Laut Kontoabfragen vom 14. September 2009 haften die haftungsgegenständlichen Abgabenschuldigkeiten infolge von Gutschriften aus der Abänderung der Umsatzsteuer für 2006 und 2007 und Umbuchung der Beträge von € 11.235,51 (8. Mai 2008), € 2.289,12 (6. November 2008) und € 8.210,06 (31. März 2009) vom Abgabenkonto des Bw auf das Abgabenkonto der S-KEG nicht mehr aus. Nach der Rechtsprechung des Verwaltungsgerichtshofes (VwGH 22.3.2000, 99/13/0181) hat die Entrichtung eines von einem Haftungsausspruch betroffenen Betrages im Zuge des darüber geführten Berufungsverfahrens durch den Haftungspflichtigen nicht zu einem Erfolg der Berufung gegen den erstinstanzlichen Haftungsbescheid zu führen. Die Bezahlung des Haftungsbetrages durch den Haftenden selbst steht nämlich in ihrer rechtlichen Qualität als Tilgung einer Abgabenschuld so unter der Bedingung des Verbleibens des Haftungsbescheides im Rechtsbestand, wie auch außerhalb eines Haftungsfalles ein Abgabenschuldner mit der Bezahlung einer erstinstanzlich vorgeschriebenen Abgabenschuld einen (endgültigen) Tilgungstatbestand nur für den Fall (und in dem Umfang) setzt, dass (und in welchem) seine Berufung gegen den erstinstanzlichen Abgabenbescheid erfolglos bleibt.
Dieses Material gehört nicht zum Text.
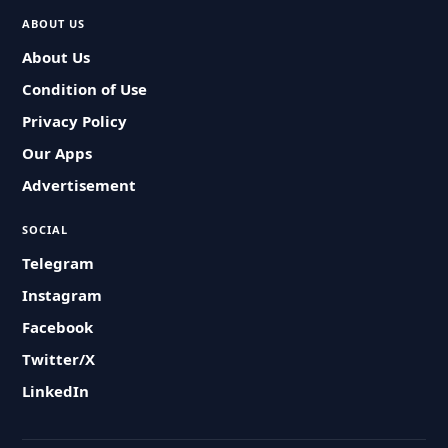
ABOUT US
About Us
Condition of Use
Privacy Policy
Our Apps
Advertisement
SOCIAL
Telegram
Instagram
Facebook
Twitter/X
LinkedIn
Der Berufung war somit hinsichtlich des Betrages von € 2.016,47 stattzugeben, dessen Tilgung nicht auf die Entrichtung durch den Bw zurückzuführen ist.

Aufgrund des Vorliegens der Voraussetzungen des § 14 BAO erfolgte somit die Inanspruchnahme des Bw für aushaftende Abgabenschuldigkeiten der S-KEG im Ausmaß von € 21.734,69 zu Recht.

Es war daher spruchgemäß zu entscheiden.